As many of you know, I want an iPad very badly. I’ve been contemplating this purchase for months and finally started saving for one awhile back.
Yesterday I got my billing sheet from the second job, which shows how much I’ll be getting paid on my next check. Looking at it, I realized I’ll have the money to buy the iPad one week from today! I got excited and decided I wasn’t going to wait any longer. I would just move money out of my e-fund temporarily, get the iPad, and pay it back when I get paid. So I logged onto my bank account and moved the money before driving to the AT&T store.
When I was in the car, I kept hearing my dad’s voice in my head saying, Don’t spend it before you’ve got it. This is one piece of wisdom that always annoyed me, probably because it’s so true. I used to spend money in anticipation of a windfall – if I knew my tax return was supposed to be in my account on Friday, I’d spend money on Thursday. I charged up credit cards knowing I could pay them off with my excess student loans. For a long time, I was an expert on how long checks took to clear depending on where you wrote them – I would buy things before payday and pray the check wouldn’t come through too fast.
More often than not, doing things like that caused a lot of problems. Deposits didn’t clear in time or a check got delayed. I paid a lot of overdraft fees because I spent money before I had it in my hand. Yet there I was, planning to do it all over again yesterday.
I wish I could say I immediately turned the car around, but I’d be lying. I went to the AT&T store and proudly announced that I wanted an iPad, only to found out that they had none in stock. I went across the street to Best Buy. Also out of stock. I called every Walmart, Radio Shack, and Target within driving distance. Out of stock.

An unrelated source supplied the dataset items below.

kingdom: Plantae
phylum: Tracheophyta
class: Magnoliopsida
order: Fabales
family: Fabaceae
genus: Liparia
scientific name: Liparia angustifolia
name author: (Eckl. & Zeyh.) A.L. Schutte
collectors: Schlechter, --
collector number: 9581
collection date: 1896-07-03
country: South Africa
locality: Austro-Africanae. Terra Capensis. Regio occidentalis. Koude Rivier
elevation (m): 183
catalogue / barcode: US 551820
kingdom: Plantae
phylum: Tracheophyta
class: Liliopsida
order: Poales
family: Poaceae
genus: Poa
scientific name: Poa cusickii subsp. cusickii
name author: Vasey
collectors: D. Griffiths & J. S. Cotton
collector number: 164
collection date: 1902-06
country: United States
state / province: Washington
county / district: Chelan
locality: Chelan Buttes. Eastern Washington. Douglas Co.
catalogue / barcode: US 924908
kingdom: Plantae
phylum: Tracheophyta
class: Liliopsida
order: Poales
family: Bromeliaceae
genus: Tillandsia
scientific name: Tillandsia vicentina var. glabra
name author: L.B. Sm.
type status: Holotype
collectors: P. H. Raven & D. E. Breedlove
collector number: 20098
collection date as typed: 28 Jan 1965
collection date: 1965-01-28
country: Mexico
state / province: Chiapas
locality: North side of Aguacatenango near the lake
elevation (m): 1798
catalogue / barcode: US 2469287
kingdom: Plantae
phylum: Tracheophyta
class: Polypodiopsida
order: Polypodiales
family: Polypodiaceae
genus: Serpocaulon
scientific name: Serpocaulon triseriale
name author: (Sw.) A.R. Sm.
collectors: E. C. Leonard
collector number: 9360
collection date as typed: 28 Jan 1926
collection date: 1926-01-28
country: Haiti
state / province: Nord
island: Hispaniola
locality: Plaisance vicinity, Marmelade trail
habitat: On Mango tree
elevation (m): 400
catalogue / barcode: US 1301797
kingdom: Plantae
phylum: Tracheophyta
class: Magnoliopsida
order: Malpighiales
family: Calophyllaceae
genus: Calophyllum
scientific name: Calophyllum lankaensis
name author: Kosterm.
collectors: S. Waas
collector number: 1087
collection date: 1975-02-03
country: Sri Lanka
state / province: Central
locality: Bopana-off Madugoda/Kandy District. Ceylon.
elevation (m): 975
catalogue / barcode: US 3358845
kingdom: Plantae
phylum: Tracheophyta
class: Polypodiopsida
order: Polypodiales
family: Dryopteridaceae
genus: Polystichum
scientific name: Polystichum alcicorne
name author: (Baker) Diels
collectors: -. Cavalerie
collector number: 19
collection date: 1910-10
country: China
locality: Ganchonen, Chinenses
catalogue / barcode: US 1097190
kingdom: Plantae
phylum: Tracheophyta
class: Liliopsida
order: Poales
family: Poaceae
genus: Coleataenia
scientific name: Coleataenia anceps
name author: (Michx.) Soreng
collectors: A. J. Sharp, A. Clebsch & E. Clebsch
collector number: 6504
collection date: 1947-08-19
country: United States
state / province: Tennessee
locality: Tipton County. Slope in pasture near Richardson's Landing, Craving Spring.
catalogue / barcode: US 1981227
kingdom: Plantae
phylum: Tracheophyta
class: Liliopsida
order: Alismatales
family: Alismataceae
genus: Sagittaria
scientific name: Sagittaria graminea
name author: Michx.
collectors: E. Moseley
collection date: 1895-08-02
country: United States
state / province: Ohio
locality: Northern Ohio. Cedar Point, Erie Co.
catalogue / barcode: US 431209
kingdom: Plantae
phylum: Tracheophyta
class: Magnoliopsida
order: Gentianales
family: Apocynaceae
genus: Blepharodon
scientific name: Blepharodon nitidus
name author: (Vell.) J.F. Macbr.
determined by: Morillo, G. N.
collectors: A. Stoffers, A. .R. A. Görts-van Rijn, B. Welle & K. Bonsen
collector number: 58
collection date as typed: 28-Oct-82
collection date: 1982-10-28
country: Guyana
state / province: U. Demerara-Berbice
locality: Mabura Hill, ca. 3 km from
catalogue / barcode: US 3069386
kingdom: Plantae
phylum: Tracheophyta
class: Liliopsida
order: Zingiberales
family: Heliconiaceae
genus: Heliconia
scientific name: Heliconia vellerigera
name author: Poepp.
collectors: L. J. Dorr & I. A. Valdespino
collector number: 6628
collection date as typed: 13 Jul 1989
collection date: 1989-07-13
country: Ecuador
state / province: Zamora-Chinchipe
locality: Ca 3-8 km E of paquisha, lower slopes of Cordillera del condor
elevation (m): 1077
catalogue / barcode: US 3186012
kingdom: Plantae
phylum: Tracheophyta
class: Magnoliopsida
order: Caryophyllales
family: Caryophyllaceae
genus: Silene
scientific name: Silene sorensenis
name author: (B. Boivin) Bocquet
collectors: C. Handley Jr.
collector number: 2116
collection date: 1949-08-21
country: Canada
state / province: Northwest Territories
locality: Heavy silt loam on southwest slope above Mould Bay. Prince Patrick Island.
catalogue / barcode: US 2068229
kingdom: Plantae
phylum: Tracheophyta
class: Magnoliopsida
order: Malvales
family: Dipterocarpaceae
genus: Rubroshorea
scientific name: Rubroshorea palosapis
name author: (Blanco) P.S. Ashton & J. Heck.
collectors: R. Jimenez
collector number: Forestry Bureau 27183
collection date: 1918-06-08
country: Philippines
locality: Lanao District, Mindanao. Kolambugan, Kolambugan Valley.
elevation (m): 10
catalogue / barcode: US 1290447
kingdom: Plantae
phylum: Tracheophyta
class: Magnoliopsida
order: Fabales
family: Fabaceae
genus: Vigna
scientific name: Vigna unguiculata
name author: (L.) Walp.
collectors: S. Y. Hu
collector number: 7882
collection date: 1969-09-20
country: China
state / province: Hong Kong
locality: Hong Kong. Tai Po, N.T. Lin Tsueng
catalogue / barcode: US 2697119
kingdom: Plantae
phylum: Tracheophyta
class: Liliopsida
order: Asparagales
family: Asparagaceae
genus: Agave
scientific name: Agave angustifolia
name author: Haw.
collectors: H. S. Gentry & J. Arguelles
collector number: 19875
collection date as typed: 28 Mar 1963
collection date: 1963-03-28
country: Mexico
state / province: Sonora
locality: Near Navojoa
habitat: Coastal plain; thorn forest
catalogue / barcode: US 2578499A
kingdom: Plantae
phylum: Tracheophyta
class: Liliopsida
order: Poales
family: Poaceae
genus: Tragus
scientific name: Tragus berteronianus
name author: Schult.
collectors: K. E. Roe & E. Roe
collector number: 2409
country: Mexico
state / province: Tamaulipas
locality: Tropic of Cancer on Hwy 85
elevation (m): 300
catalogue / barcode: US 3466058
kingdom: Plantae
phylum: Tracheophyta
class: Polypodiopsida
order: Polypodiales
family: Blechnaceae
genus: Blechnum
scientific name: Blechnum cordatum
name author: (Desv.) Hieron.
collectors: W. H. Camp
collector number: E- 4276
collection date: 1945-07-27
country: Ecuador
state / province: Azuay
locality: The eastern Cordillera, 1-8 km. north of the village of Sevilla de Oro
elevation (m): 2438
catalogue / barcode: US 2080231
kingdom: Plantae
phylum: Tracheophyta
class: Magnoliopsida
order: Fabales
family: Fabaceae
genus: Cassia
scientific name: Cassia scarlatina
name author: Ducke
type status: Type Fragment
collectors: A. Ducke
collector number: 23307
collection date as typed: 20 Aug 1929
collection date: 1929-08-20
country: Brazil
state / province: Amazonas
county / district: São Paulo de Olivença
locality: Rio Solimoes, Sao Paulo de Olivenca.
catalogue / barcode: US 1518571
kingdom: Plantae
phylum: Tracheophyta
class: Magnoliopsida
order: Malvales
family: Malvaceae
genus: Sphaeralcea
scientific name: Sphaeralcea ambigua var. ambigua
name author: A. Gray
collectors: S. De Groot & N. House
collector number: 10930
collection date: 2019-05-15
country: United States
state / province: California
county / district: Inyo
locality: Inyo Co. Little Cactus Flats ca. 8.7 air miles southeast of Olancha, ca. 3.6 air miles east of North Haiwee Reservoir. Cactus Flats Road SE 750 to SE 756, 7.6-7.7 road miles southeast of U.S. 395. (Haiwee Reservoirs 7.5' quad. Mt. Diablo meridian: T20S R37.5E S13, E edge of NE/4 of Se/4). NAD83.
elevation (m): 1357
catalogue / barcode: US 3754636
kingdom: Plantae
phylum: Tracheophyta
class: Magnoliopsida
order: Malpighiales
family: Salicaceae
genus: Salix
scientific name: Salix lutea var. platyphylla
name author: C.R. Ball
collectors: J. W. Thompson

I drove home, pissed off because other people dared to purchase the item I’ve been waiting so long to own. I planned to order one directly from Apple as soon as I got home. And it occurred to me that maybe there is a reason I had so much trouble finding one. Maybe this is karma telling me not to spend this money. I started imagining what I would do if half my e-fund was gone and payroll forgot to process the billing from my second job (which happened this past payday). Or what if my washer and dryer quit working? I’d be stuck in the same situation I’ve been in for years – using credit to fix a problem instead of having money available. Which is the opposite of what I want for myself.
So I went home and moved the money back into my savings account. And felt pretty good about doing it, mainly because I could write a blog post about doing something responsible instead of screwing up.
I will have an iPad. Soon. But not until I can buy one without using money that is designated for something else.